We’d create a heck of a lot more jobs by limiting the work-week (to 40 or even 50 hours) for salaried employees, so that big, top-heavy companies were forced to hire the manpower that is actually required for their operations. Shoot, we could start even smaller, by offering appropriate maternity and paternity leave for all employees (hourly and salaried) and requiring companies to pay employees when they serve jury duty, so people might actually do their civic duty rather than do everything in their power to avoid it (this would benefit our most vulnerable citizens as well – those who are on trial).
In these cases, job-creation is a very beneficial side-effect, but the true impetus is salving the human soul.
Would this reduce upper and upper-middle-class salaries? Sure it would. But do people really need new wardrobes every season and new, expensive gadgets every Christmas, particularly when others can’t even get food on the table?
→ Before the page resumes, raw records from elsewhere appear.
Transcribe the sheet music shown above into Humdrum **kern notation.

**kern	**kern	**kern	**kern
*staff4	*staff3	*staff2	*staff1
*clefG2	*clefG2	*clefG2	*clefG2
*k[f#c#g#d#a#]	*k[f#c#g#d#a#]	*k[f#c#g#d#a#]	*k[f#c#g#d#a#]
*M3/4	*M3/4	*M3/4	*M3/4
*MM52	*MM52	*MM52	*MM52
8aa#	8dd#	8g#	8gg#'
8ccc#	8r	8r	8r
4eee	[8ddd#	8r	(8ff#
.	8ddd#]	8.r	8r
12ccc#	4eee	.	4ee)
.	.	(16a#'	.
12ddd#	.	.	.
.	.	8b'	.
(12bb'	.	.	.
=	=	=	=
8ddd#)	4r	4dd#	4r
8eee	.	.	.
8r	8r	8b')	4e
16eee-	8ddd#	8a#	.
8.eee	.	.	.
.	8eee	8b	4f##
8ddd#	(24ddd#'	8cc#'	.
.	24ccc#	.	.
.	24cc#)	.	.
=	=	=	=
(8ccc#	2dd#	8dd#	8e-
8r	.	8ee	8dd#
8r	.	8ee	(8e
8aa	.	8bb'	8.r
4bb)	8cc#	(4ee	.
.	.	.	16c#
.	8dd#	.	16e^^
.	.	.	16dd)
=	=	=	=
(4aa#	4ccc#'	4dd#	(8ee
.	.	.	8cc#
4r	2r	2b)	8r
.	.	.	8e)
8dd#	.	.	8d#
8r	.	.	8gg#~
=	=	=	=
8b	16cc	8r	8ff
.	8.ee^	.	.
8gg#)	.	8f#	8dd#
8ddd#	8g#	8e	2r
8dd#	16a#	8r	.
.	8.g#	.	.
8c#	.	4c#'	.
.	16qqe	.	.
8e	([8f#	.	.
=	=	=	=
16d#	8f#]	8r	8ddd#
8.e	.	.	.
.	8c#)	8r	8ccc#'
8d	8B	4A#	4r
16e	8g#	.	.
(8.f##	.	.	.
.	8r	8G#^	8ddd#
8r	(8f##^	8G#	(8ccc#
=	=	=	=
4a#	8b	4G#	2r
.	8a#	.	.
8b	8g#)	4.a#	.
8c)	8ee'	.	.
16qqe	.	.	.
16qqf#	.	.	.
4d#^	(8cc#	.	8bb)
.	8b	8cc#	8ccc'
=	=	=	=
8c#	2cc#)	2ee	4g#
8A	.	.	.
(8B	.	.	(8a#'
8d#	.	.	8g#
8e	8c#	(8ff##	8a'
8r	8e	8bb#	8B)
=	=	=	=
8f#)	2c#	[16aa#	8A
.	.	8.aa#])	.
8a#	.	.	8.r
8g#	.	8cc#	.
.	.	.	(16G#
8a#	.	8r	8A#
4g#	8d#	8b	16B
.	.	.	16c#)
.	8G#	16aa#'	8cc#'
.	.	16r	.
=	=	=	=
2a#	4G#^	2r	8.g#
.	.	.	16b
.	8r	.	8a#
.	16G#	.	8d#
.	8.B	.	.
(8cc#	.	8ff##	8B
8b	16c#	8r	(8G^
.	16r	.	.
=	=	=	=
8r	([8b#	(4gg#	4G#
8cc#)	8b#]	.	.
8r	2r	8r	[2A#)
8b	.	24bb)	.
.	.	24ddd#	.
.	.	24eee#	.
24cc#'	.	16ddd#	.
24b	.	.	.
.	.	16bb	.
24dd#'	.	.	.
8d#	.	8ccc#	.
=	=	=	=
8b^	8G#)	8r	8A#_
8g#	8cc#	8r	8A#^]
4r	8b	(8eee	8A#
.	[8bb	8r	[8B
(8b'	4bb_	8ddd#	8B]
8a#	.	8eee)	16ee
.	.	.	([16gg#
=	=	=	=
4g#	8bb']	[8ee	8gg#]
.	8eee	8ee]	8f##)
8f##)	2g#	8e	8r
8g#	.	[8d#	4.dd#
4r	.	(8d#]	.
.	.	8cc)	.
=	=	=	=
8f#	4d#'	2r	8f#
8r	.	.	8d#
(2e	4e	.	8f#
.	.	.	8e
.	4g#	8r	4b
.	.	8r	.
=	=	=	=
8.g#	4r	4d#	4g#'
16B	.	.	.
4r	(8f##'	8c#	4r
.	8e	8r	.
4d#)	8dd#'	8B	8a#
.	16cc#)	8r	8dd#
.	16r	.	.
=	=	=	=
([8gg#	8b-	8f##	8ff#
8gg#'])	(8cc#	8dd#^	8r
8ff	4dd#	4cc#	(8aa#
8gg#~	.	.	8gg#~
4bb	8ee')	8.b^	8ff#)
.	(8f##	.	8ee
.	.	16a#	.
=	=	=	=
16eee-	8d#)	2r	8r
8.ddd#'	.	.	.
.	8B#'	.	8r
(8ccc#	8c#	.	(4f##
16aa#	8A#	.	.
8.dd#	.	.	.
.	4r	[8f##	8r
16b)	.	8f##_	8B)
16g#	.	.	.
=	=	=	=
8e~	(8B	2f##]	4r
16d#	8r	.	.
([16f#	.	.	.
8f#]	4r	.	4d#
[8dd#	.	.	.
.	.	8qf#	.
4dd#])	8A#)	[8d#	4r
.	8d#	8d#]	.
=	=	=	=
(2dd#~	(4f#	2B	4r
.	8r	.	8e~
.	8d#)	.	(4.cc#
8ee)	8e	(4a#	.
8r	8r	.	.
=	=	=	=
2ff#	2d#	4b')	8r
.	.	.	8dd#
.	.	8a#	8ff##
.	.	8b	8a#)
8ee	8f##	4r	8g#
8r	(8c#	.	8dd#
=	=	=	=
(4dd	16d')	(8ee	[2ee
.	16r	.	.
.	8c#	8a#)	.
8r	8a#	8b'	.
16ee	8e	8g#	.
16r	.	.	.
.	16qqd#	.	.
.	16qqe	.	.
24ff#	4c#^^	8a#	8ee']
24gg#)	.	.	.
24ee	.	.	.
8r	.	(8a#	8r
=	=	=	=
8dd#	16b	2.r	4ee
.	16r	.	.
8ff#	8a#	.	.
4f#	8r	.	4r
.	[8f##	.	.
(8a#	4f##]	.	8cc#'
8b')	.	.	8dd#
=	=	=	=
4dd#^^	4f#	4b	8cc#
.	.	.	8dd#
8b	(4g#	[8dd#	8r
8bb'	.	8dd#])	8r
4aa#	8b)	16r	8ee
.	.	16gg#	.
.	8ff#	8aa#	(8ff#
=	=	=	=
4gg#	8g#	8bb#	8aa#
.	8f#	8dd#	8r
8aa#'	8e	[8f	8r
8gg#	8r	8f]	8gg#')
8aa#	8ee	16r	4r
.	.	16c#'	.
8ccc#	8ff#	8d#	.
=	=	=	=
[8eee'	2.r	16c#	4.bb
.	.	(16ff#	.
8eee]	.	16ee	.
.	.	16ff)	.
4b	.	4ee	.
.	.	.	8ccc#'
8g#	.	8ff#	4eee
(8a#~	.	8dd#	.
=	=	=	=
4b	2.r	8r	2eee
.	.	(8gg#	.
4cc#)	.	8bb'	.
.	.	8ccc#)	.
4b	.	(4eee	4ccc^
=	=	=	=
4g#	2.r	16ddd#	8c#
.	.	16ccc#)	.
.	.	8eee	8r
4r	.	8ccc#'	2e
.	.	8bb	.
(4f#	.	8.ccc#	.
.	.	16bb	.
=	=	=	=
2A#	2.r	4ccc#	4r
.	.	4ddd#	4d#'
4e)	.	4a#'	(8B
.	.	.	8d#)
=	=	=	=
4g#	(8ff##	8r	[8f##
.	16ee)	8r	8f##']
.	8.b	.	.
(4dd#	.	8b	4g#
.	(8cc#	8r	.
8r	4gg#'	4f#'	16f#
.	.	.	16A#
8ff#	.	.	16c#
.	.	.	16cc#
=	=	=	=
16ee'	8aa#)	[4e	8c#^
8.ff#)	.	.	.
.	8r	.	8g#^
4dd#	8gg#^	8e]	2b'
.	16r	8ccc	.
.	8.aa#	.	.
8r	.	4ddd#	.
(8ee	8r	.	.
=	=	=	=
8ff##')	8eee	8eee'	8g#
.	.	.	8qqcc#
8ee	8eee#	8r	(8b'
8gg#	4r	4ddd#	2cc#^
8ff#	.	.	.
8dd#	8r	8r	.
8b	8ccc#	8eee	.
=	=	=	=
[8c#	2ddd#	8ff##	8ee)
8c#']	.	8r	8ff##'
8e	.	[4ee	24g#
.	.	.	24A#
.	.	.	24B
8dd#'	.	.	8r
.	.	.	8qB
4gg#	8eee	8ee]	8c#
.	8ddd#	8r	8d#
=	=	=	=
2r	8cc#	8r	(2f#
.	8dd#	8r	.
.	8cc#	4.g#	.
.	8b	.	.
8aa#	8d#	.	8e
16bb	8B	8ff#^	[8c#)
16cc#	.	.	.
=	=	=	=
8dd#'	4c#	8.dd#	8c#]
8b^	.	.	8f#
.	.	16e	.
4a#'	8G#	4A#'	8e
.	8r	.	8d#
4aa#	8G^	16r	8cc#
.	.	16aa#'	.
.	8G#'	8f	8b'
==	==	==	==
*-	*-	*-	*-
‘But the costs would be prohibitive’ say the capitalist job creators, ‘while our projects will generate jobs and tax revenue right now’. They seem to have a point. But when the deleterious side effects of the arguments above actually come to fruition (and history has proven that, more often than not, they eventually do – often with catastrophic consequences), it will cost taxpayers far more than the revenue generated by the job- creation arguments above.
When I hear a lot of ifs and buts, my red flag goes up. If someone is asking me to make a bunch of concessions, it’s another red flag. And if the argument doesn’t make sense when applied to other situations, then how can we not question the rationale?
“It’s not that simple,” I hear people saying. “Ethics are not black and white.”
To that, I insist that our ethics would be a lot clearer if we stopped allowing financial interests to muddy the water.